Она потянула жалюзи вверх и очутилась прямо передо мной. Я уже давно не видела ее, даже издалека, и мне показалось, что она изменилась. Она была в белой блузке и узкой темно-синей юбке, как всегда, безупречно причесана и аккуратно накрашена. Вот только лицо как будто сплюснулось и стало шире, как и фигура. Она втянула меня внутрь и опустила жалюзи.

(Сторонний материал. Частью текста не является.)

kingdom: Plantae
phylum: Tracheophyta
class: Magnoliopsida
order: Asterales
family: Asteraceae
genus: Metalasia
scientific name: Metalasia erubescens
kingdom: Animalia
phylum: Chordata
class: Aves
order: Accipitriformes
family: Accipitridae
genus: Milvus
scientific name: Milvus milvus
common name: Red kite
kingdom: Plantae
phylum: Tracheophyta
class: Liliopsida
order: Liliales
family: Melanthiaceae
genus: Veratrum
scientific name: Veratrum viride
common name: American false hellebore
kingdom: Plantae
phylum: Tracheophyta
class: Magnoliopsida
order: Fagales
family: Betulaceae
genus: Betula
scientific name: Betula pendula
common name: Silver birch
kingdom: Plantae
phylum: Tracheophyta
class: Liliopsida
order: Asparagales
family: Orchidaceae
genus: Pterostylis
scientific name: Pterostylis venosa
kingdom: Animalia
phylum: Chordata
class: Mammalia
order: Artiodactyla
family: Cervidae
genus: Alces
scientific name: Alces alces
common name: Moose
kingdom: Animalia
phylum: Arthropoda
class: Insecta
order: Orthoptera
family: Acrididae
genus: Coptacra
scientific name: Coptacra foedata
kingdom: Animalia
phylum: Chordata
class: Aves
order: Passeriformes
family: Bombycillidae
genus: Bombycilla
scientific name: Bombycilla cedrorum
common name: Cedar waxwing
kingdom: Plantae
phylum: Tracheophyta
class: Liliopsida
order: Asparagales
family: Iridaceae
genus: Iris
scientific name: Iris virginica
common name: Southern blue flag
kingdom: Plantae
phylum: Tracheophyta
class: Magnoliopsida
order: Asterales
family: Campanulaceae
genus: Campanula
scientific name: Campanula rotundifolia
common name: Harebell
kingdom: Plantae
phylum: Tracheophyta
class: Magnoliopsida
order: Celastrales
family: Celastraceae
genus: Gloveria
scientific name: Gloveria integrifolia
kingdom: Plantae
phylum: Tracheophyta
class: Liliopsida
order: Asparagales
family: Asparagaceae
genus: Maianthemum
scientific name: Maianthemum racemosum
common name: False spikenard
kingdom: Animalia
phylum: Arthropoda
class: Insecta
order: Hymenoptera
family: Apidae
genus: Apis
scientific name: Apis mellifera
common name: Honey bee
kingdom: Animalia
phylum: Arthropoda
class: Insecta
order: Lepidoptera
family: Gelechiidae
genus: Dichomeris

В ярко освещенном помещении все поменялось — оно и впрямь напоминало не обувной магазин, а настоящий салон. «Это просто фантастика, то, что ты сделала, Лену! — проговорила она с такой искренностью, что я ей поверила. — Как я рада, что ты пришла со мной попрощаться!» Конечно, она уже знала про Пизу. Она крепко обняла меня и расцеловала в обе щеки. На глаза у нее навернулись слезы, и она повторила: «Я так рада, так рада!» Потом она повернулась в сторону туалета и крикнула:
— Нино, можешь выходить! Это Ленучча!
У меня перехватило дыхание. Дверь открылась, и передо мной и вправду появился Нино. Он держался как обычно — глядел в пол, не вынимая рук из карманов. Но на лице его читалось напряжение и тревога. «Привет», — буркнул он. Не зная, что сказать, я протянула ему руку. Он вяло пожал ее. Меж тем Лила вываливала на меня новости, которые вкратце сводились к следующему: вот уже год, как она тайком встречается с Нино; она специально ничего не говорила мне, чтобы, если все вскроется, уберечь меня от неприятностей; она была на третьем месяце беременности и собиралась открыться Стефано и уйти от него.
82
Лила говорила хорошо знакомым мне безапелляционным тоном, лишенным всяких эмоций; она кратко и почти презрительно перечисляла голые факты, словно опасалась, что, дрогни у нее голос или нижняя губа, события выйдут из-под ее контроля, и их лавина накроет ее с головой. Нино сидел на диване с опущенной головой и изредка согласно кивал. Они держались за руки.